Several of the editorial cartoons in today's UK national dailies use the controversial incident in which a Chelsea footballer kicked a ball from under a time-wasting ballboy—and was sent off for violent conduct (see here for full story)—as a metaphor for Britain's relationship with the EU, following David Cameron's keynote Europe speech on Wednesday.
In this cartoon by Paul Thomas from The Daily Express, David Cameron is portrayed as the footballer getting the ball back from the EU ballboy. The ball can be seen as a metaphor for the powers which Cameron is seeking to repatriate from Brussels to Britain.

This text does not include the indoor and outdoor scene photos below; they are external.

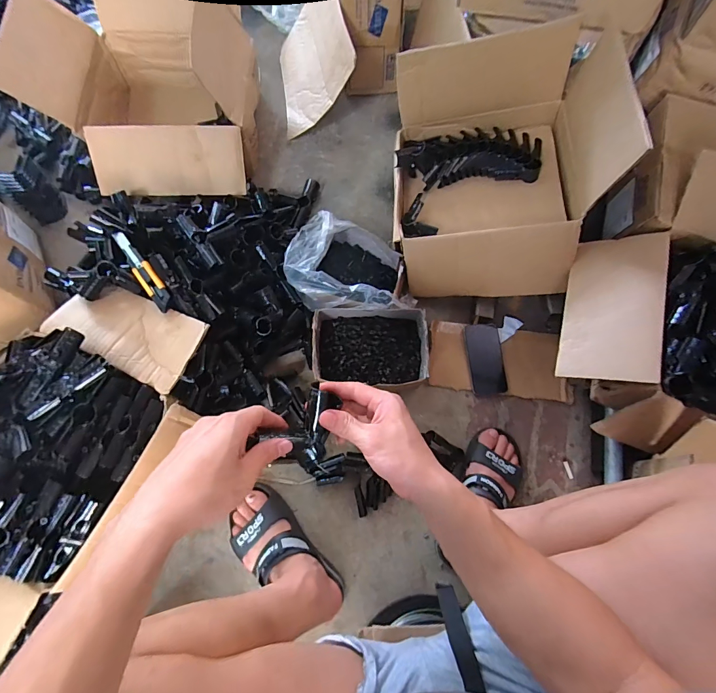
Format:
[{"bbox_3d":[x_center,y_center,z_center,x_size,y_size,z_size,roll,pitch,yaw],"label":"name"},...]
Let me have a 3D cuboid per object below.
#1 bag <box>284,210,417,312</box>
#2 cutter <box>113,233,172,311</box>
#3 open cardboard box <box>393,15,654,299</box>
[{"bbox_3d":[-0.014,-0.159,0.743,0.244,0.120,0.195,-1,74,0],"label":"bag"},{"bbox_3d":[-0.400,-0.145,0.683,0.034,0.009,0.195,-36,77,-10],"label":"cutter"},{"bbox_3d":[0.238,-0.324,0.676,0.331,0.272,0.396,2,74,0],"label":"open cardboard box"}]

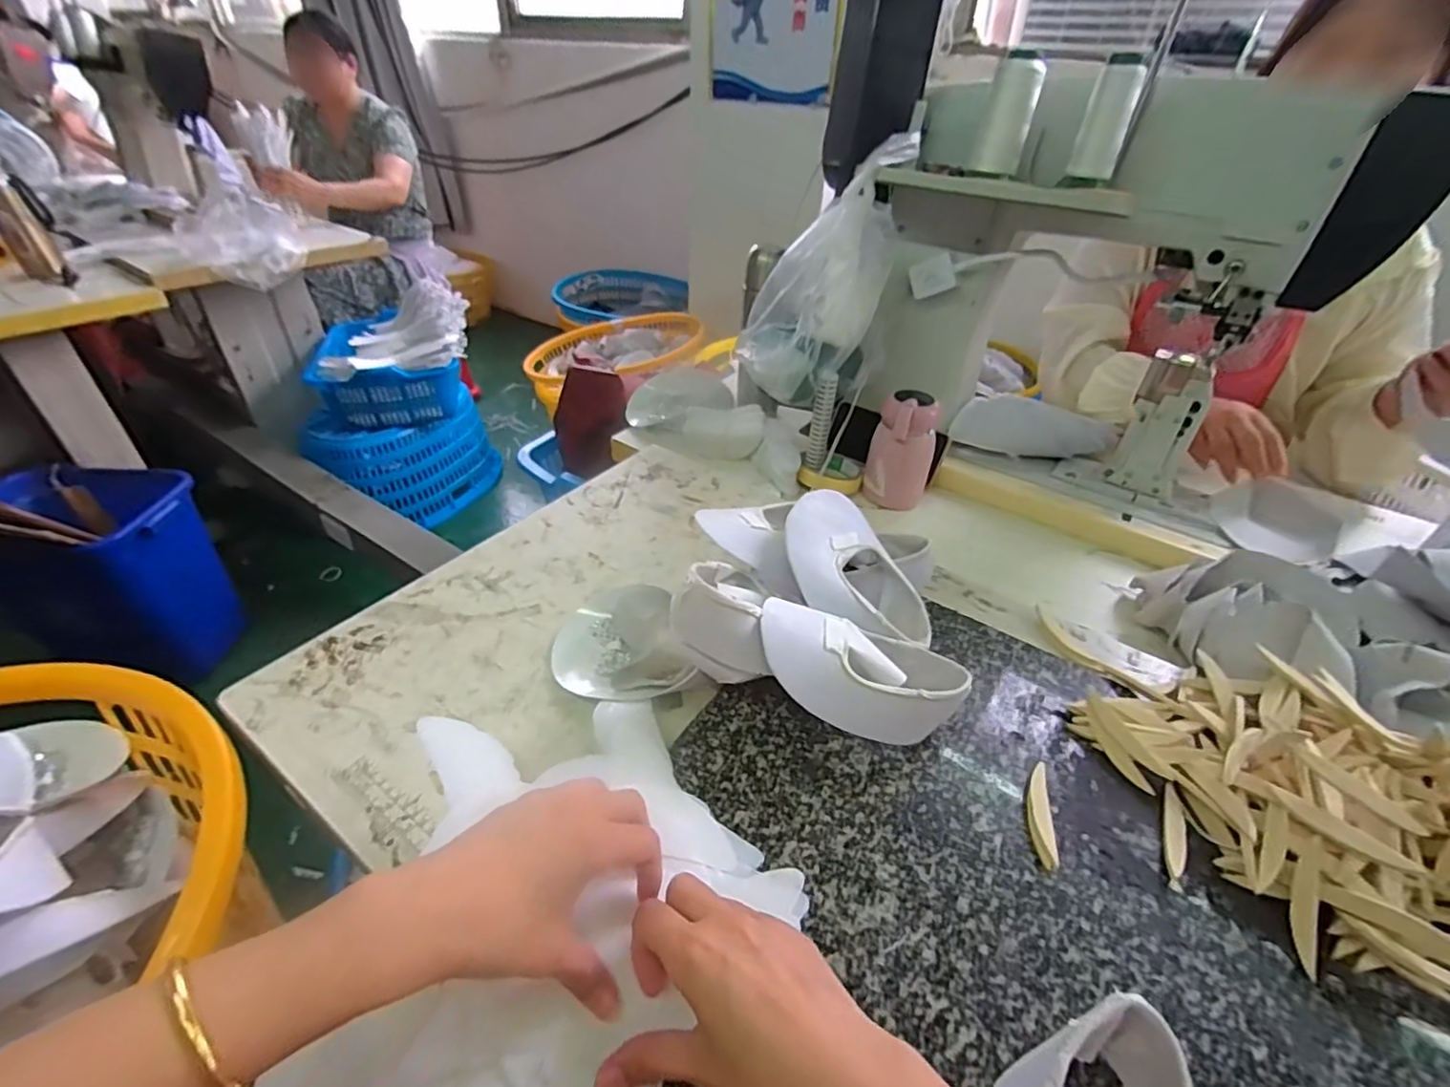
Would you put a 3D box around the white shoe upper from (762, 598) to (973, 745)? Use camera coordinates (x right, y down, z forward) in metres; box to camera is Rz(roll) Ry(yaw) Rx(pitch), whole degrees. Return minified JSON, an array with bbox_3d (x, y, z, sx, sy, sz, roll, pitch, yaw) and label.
[{"bbox_3d":[0.099,0.096,0.453,0.160,0.046,0.070,22,38,-9],"label":"white shoe upper"}]

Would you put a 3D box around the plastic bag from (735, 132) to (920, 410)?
[{"bbox_3d":[0.124,-0.318,0.704,0.112,0.319,0.081,34,13,33],"label":"plastic bag"}]

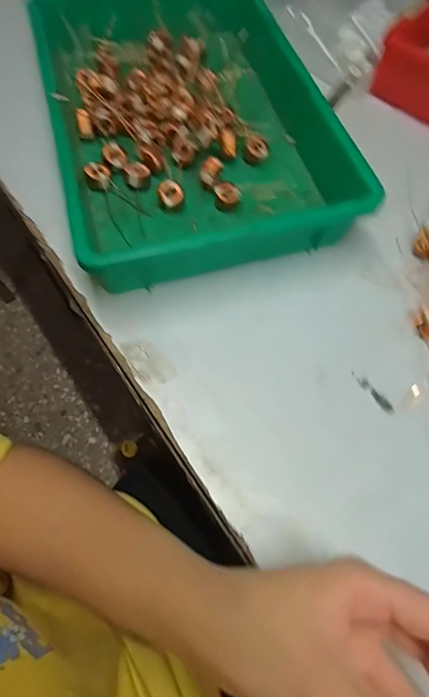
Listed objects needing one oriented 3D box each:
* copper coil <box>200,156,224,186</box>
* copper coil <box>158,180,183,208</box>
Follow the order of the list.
[{"bbox_3d":[-0.003,-0.170,0.386,0.016,0.012,0.031,22,67,9],"label":"copper coil"},{"bbox_3d":[-0.041,-0.146,0.378,0.020,0.013,0.022,0,65,0],"label":"copper coil"}]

In this one by Bob from The Daily Telegraph, the roles are reversed. Cameron is shown as the ballboy holding on to the British ball, which several EU footballers are trying to take away from him. In this case, the ball could be seen as a symbol of British sovereignty, which Cameron is trying to protect from EU interference.
Peter Brookes from The Times has a slightly different take on the incident. He shows Cameron kicking the UK ball from under Nigel Farage, leader of the UK Independence Party. (One of the reasons being suggested for Cameron's promise to hold a referendum on Europe is that he wants to halt the progress of UKIP, which has long demanded such a referendum). By coincidence, Chelsea's kit is blue, just like the Tory Party's official colour.

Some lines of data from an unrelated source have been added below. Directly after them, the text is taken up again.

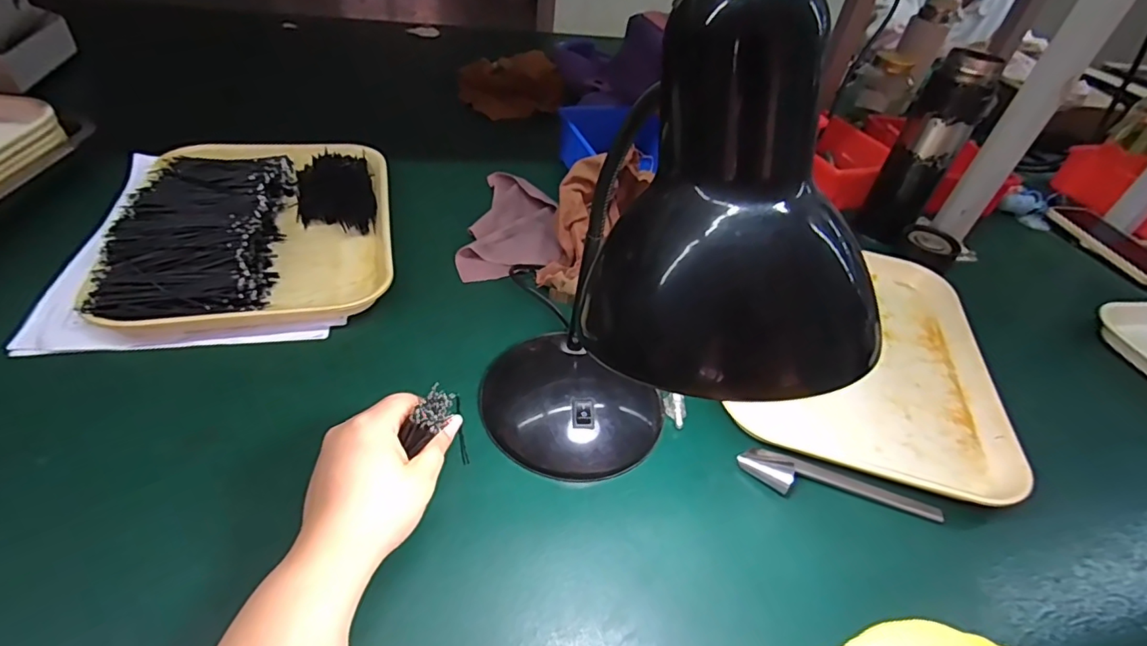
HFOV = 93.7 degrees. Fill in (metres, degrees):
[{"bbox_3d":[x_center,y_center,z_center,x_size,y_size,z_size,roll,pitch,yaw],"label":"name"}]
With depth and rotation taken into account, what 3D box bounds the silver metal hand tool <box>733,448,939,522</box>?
[{"bbox_3d":[0.188,0.115,0.375,0.140,0.019,0.031,17,42,7],"label":"silver metal hand tool"}]

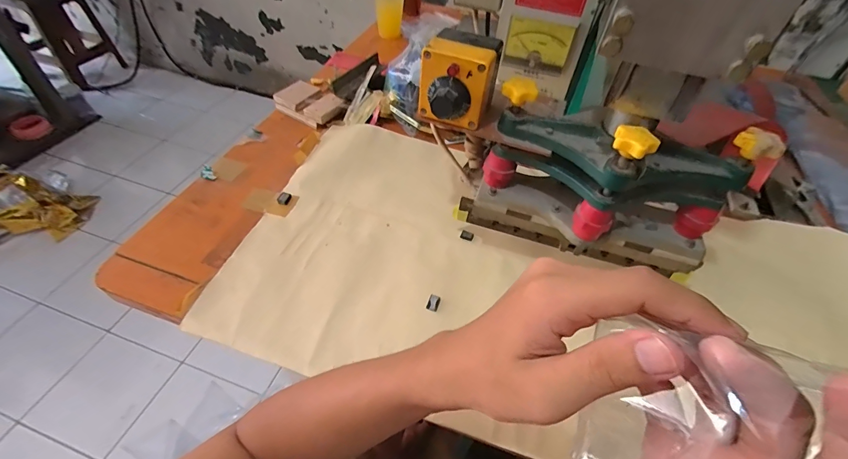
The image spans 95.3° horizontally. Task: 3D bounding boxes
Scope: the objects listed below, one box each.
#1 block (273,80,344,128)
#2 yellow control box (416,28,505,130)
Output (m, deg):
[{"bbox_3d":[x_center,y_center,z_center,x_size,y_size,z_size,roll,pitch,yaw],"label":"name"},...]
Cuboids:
[{"bbox_3d":[-0.229,-0.251,0.761,0.123,0.030,0.089,35,56,25],"label":"block"},{"bbox_3d":[0.038,-0.161,0.413,0.075,0.080,0.093,18,49,11],"label":"yellow control box"}]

To extend the footballing metaphor, you could say that the question of Britain's EU membership is a political football. A political football is a political topic or issue that is continually debated but left unresolved. The term is used often during a political election campaign to highlight issues that have not been completely addressed, such as the natural environment and abortion (source: Wikipedia).